Hundreds of demonstrators demanding the resignation of Toronto Police Chief Bill Blair and an independent, public inquiry into police actions and treatment of G20 protesters thronged a rowdy but peaceful rally at Queen’s Park Thursday night.
Among the participating groups were Canadians Advocating Political Participation, Amnesty International and the Canadian Civil Liberties Association, all there to decry what they called a violation of human rights over the G20 weekend, including alleged police intimidation, brutality and mass arrests.
“We want an independent review to take a good, long, hard look at the conditions in the detention facilities,” Shanaaz Gokool, a spokesperson with Amnesty International, told the cheering crowd gathered in front of the legislature.
“Who made the decision that Canadians could be treated like that?”
Tommy Taylor, a 29-year-old Toronto resident, told protesters he was arrested on Saturday night while getting a soda in front of City Hall. He described conditions at the G20 detention facilities as “out of a George Orwell novel.”
“There were cages of people screaming for water, and male officers could see women going to the washroom.” He says he and his fellow inmates were given Styrofoam cups when they asked for toilet paper.
Gokool called for an inquiry that looked into how many arrested were charged, who made the decision to have the G20 in Toronto and whether police presence in the city deterred peaceful citizens from protesting.
Justin Arjoon, one of the rally organizers, said organizers were calling for Blair to resign primarily because of what he called “misinformation surrounding the special laws passed for the G20 weekend.”
Volunteers walked around collecting donations to help with legal costs of demonstrators facing charges, as protesters called for the release of all remaining detainees. The number of G20 demonstrators still detained is not known, but volunteers with the Toronto Community Mobilization Network estimate between 30 and 100 people remain in jail.
The demonstration was followed by a march that went south on University Avenue, east on Dundas Street, then north on Bay Street then back to Queen’s Park.
Demonstrators chanted “Hey Hey, Ho Ho, Bill Blair has got to go,” and carried signs reading “To Serve and Protect Who?” and “Get Your Goons Off My Civil Liberties.”
The otherwise peaceful protest became temporarily tense when protesters bottlenecked at the corner of College and Bay Streets, prompting police — in a scene reminiscent of the G20 weekend — to form a barrier with bikes and mounted officers. Some protesters then approached police, a few yelling “shame” and “how do you sleep at night” in their faces.
Toronto Police Chief Bill Blair has stated that an internal task force will examine “all aspects” of summit policing by the municipal forces, OPP and RCMP in the G20 Integrated Security Unit.
Blair and other senior Toronto police officers have said G20 security forces have nothing to apologize for, although Staff Supt.
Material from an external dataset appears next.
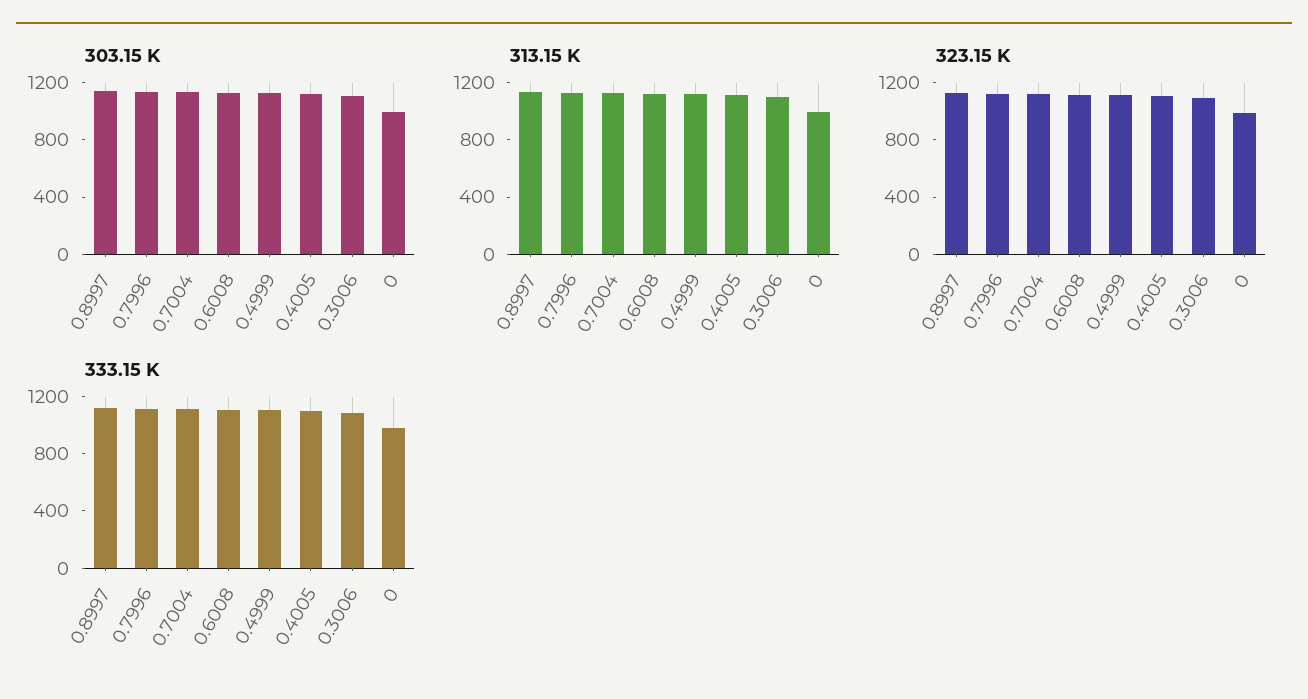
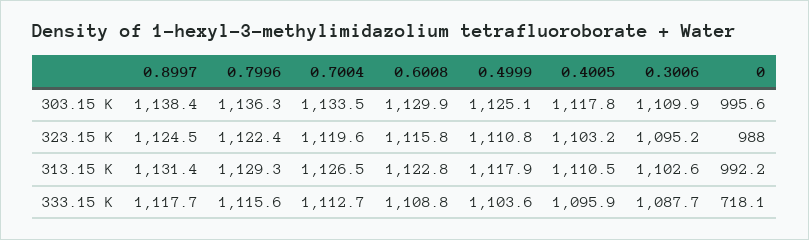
333.15 K, 0: 1000 -> 718.1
Jeff McGuire conceded earlier this week, “We’re not suggesting we’re perfect,” adding police were “doing the best we can.”
According to a new Angus Reid poll that surveyed 1,003 Canadians and 503 Torontonians in the wake of the G20, 73 per cent of Torontonians and 66 per cent of Canadians believe police treatment of protesters was justified during the summit.
Also Thursday, about 1,000 protesters marched peacefully through downtown Montreal on to condemn the way police handled security at the summit.
Unionist Francis Lagace, one of the few marchers sporting a suit and tie, had been in Toronto for the summit.
“Those people were arrested without knowing why, they were detained in horrendous conditions,” he said. “This is a clear violation of human rights in Canada.”
Montreal’s Anti-Capitalist Convergence, who organized the march, also say Quebecers were unfairly targeted at last weekend’s summit.
They estimate between 200 and 250 Quebecers were detained in Toronto during the summit protests, which saw about 900 people taken into custody.
Laurence Olivier, 22, said she was saying at a friend’s home in Toronto last weekend. She was relaxing there after a day spent protesting and when the police came knocking.
She was in the shower when she heard someone at the bathroom door yelling: “Police.”
“I thought it was a joke it seemed so surreal,” she said.
She said she and a friend were arrested and taken to the temporary detention centre where the bulk of detained protesters were held.
She said she was held for eight hours and released without charge. “It’s unbelievable I was arrested in my shower, coming back from a march where I had done nothing wrong.” Amnesty International, the Public Service Alliance of Canada and the Civil Liberties Association are also calling for a review. The three hour march wound through Montreal’s trendy Plateau district for three hours before converging in front of the headquarters of the Montreal police union.
Fears of violence proved unfounded when the crowd then dispersed. Protest organizers had previously described window-smashing Black Bloc tactics as a legitimate form of protest. Organizers had refused to give police an itinerary of the march. Montreal police confirmed two arrests during the demonstration, one for a breach of probation and another for assaulting a police officer. Both individuals were later released.